The world is fast accelerating towards a ‘technological singularity’ that is cloud-based and algorithm-driven. The unsuspecting masses are the ‘cloud serfs,’ the addicts toiling with their time and attention—manipulated by sophisticated and intelligent software programs— to create massive wealth for the neo-techno-feudal lords, who don’t produce anything, unlike classical capitalists. Time is money under capitalism driven by profits, markets and competition. But the new techno-feudalists have successfully diverted that time onto their alluring platforms, creating a generation of doom-scrolling, vulnerable and virtual communities.
The real identities of citizens are now defined by and retrogressed into digital identities on these networks. A ‘Few Good Men’ dictate what we see, like, discuss and debate. Emphasis is on sowing discord rather than accord because discontent and hatred breed higher engagement. The algorithms know us better than our friends and families and even better than we know ourselves.
Amazon’s Alexa, the artificial intelligence-based virtual assistant that lives in the cloud, listens to and trains us to know ourselves better.
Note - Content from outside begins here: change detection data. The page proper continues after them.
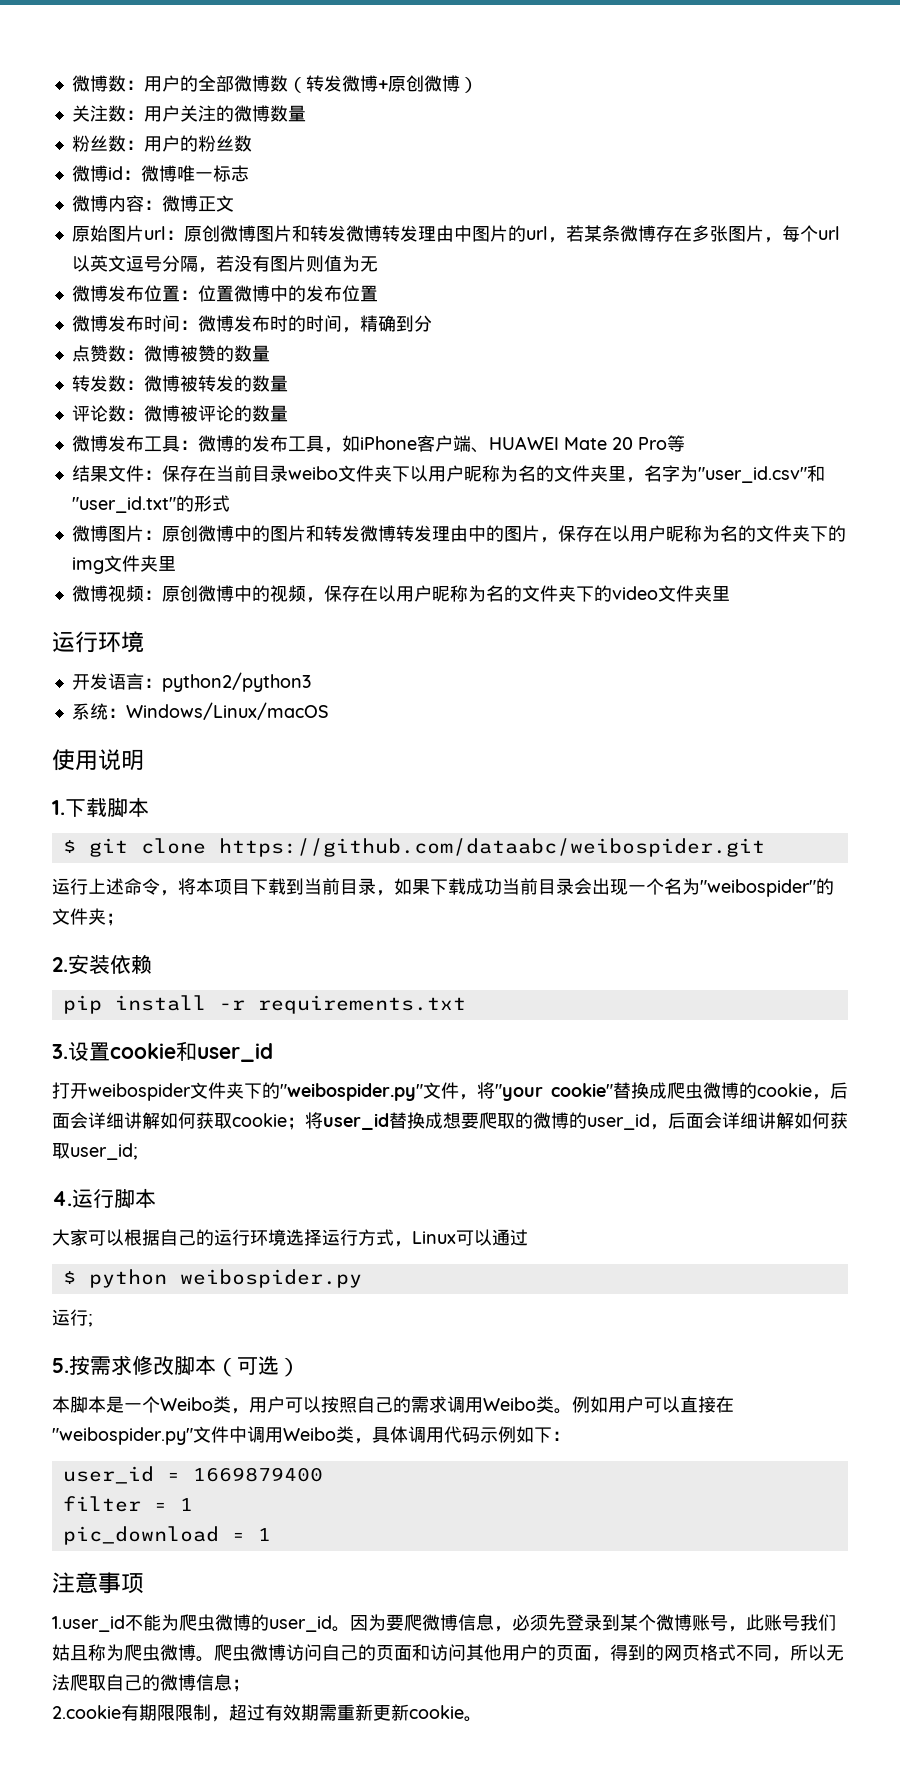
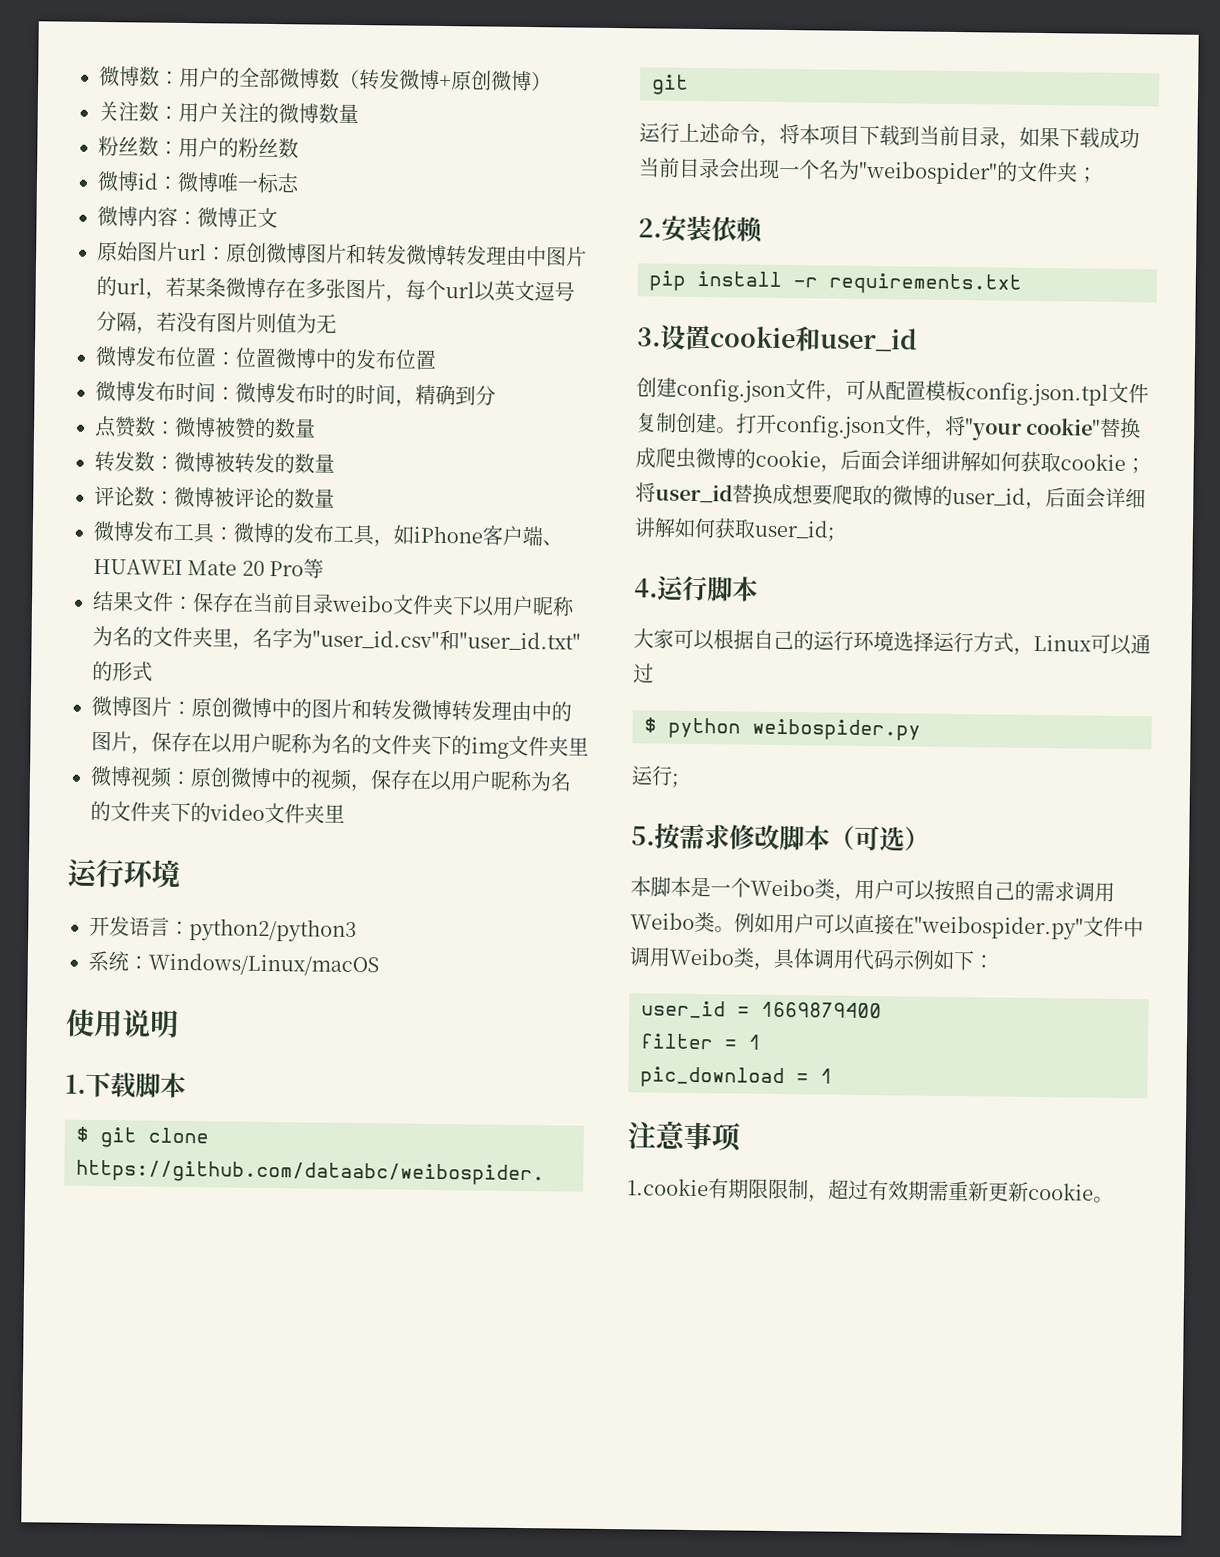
[52,1082,423,1101] 打开weibospider文件夹下的"weibospider.py" -> [636,377,1149,407] [636,412,886,440] 创建config.json文件，可从配置模板config.json.tpl文件复制创建。打开config.json
[52,1614,836,1632] [52,1644,844,1662] [52,1674,250,1692] [52,1705,121,1719] 1.user_id不能为爬虫微博的user_id。因为要爬微博信息，必须先登录到某个微博账号，此账号我们姑且称为爬虫微博。爬虫微博访问自己的页面和访问其他用户的页面，得到的网页格式不同，所以无法爬取自己的微博信息； // 2.cookie -> [627,1178,709,1197] 1.cookie

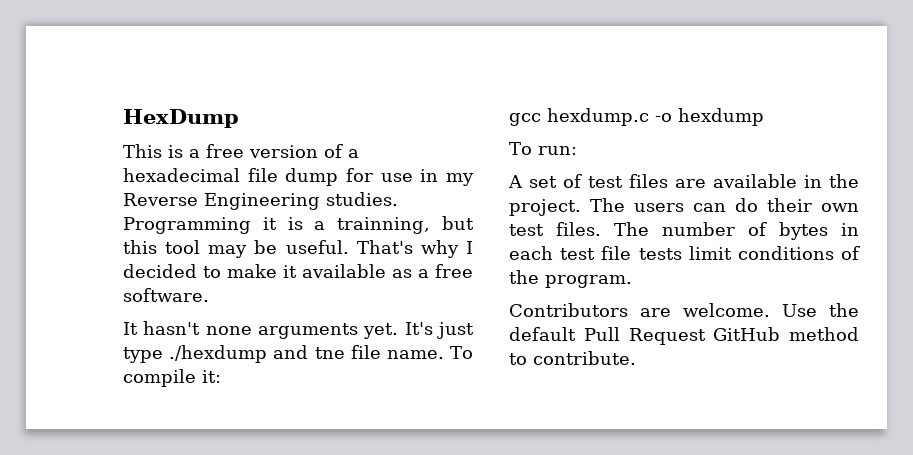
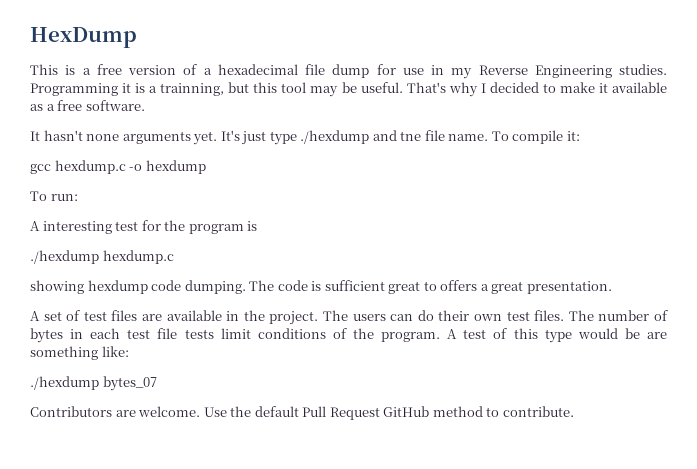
(577, 150) none -> [30,220,258,234] [30,250,174,264] [30,280,612,294] // A interesting test for the program is // ./hexdump hexdump.c // showing hexdump code dumping. The code is sufficient great to offers a great presentation.
(632, 281) none -> [447,328,667,343] [30,346,129,360] [30,376,157,391] A test of this type would be are something like: // ./hexdump bytes_07

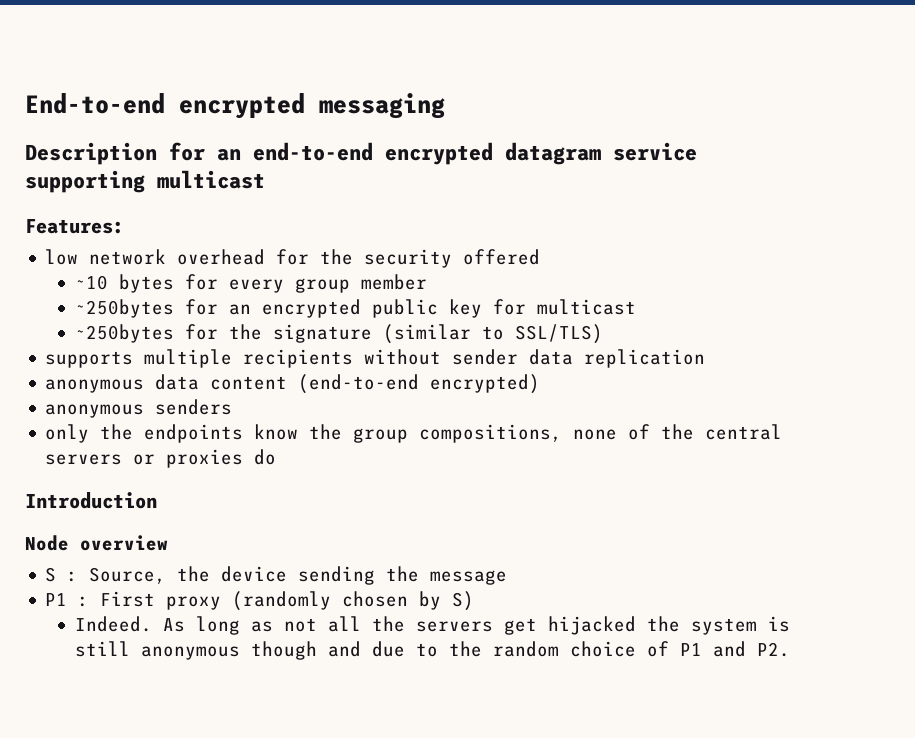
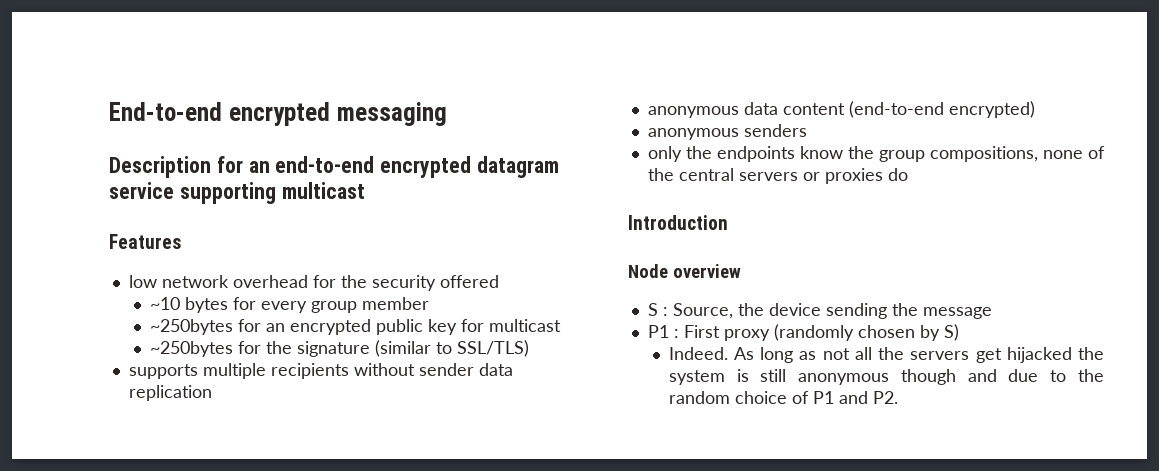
[25,219,124,234] Features: -> [109,234,181,249] Features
As a result, it trains itself to know us better.
Little did this generation know that they are caught up in a vicious triad of engagement-behavioural modification-addiction sequences, over which they have lesser and lesser control. Conventional markets are analogous to Hegelian Dialectics of thesis, antithesis and synthesis that, in real life, found expression in understanding one’s true self by being able to deliberate freely for price negotiations and consensually agreeing on terms.
Now, such synthesis is not the result of rational, autonomous thinking but is replaced by algorithms owned by a few powerful individuals. Free choice is subdued. This subjugation has historical precedence, that of feudal lords of the past. The only difference is that if those serfs and vassals in the medieval era were coerced and intimidated into submission, in the 21st century, surrender is voluntary.